_WHAT YOU WILL DO:_
Answer these questions from the reply on XHTML modularization below:
1. In which module is the html element defined?
2. By what does the reply say Modularization 1.1 is and will be used?
3. What two effects does the reply say a case-insensitivity flag would have on certain declarations?

4.2. Where is the html element?

     Where is the html element defined?

It is in the structure module.

    (And, for the instruction of those seeking to understand
     how to use these modules, a pointer to the XHTML 1.1 driver modules
     would be very useful.

Done.

     But the issue appears to at least some readers as at least partly
     substantive: that is, it seems to us that a specification describing
     a modular definition of the XHTML 1.1 vocabulary ought, in the
     nature of things, to include a top-level driver module which calls
     in all the others.

Coming from a group that didn't include a mechanism to specify what the  
root element is, I am shocked!
But seriously, this is modularization 1.1, not the modularization of XHTML  
1.1. Modularization 1.1 is and will be used by many different languages.  
(See for instance
    http://www.w3.org/MarkUp/Group/2007/xhtml-modularization-11-implementation
)

4.3. Case insensitivity and XML Schema patterns or enumerations
[...]
     Given that many regex libraries already have such flags, such an
     addition wouldn't seem to be difficult for implementors.
     Should the XML Schema Working Group consider such a change?

It would make certain declarations easier to write, and make them actually  
readable.

     And if so, what is to be done about Unicode characters for which the
     upper/lowercase mapping is not 1:1? And what should be done about
     title case?

Ha! You're asking the wrong people...

Thanks for the comments.

Best wishes,

Steven Pemberton
For the XHTML2 Working Group
Received on Wednesday, 22 August 2007 12:20:46 UTC

[Data entries]
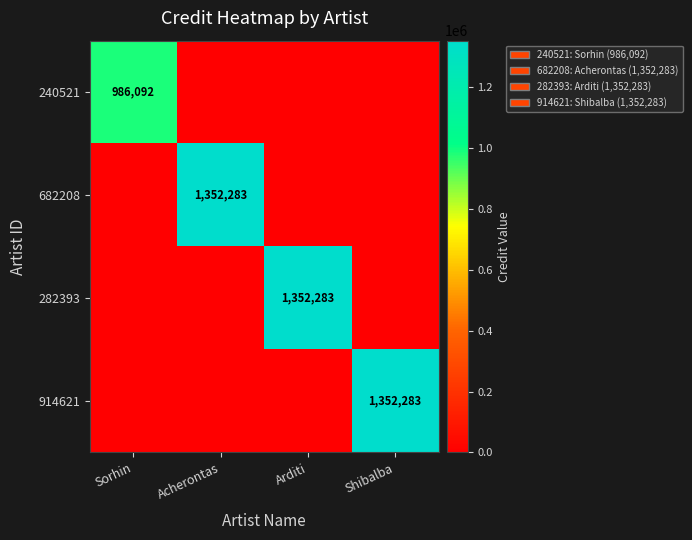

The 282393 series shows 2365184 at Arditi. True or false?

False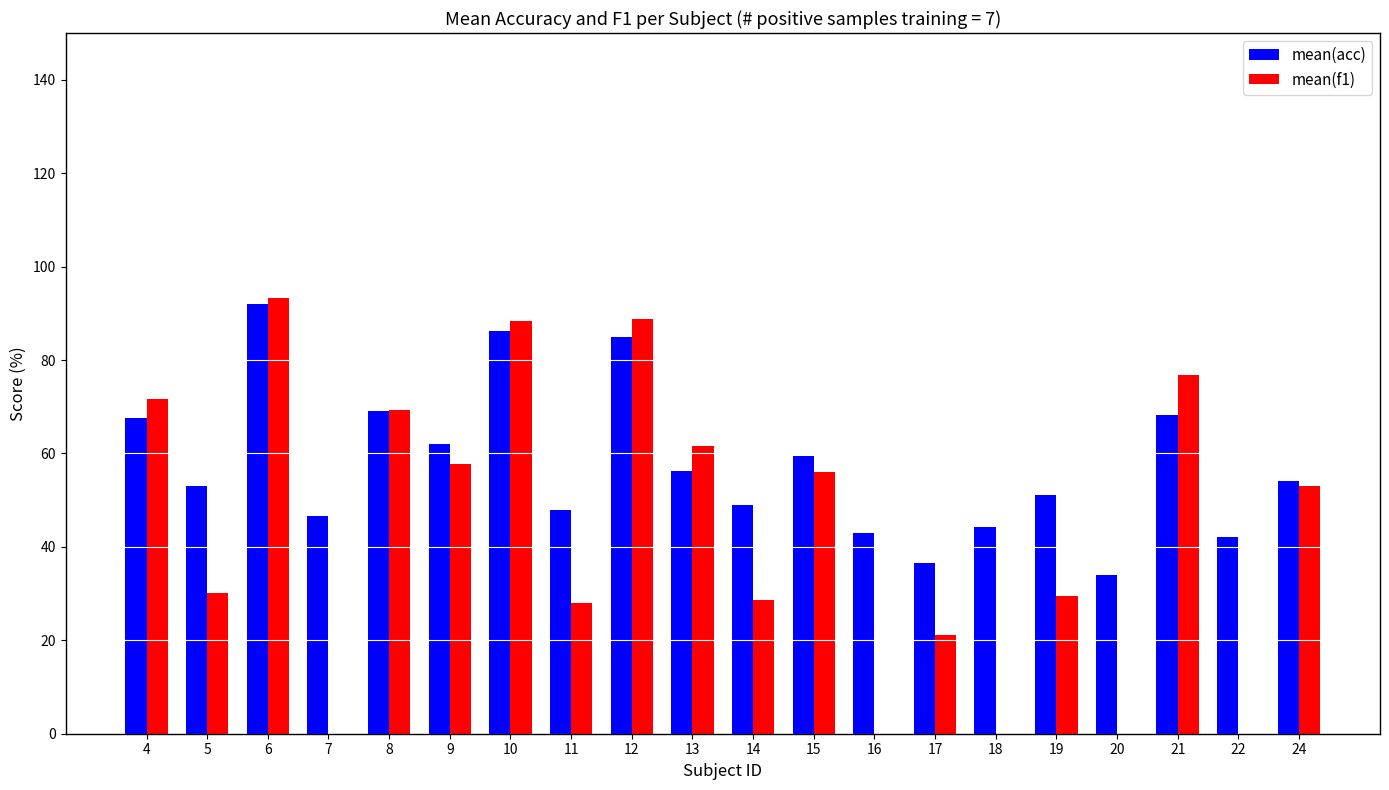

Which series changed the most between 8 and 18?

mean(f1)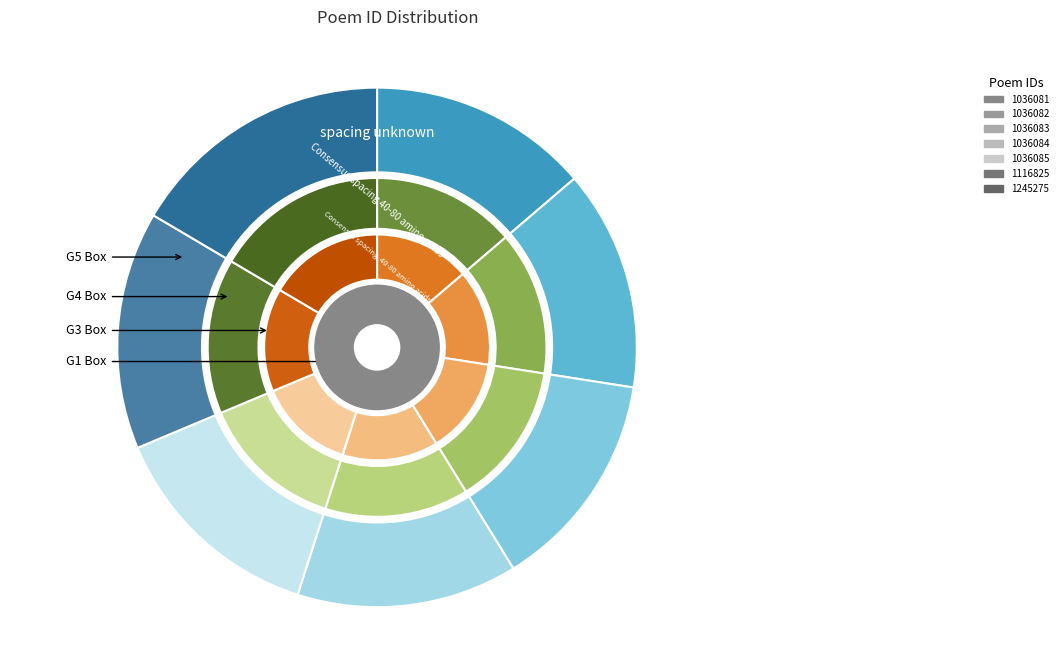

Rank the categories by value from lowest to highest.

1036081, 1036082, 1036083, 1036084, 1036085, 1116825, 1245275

_REPLY TO THE TASK:_
1. The structure module.
2. Many different languages.
3. It would make them easier to write and make them actually readable.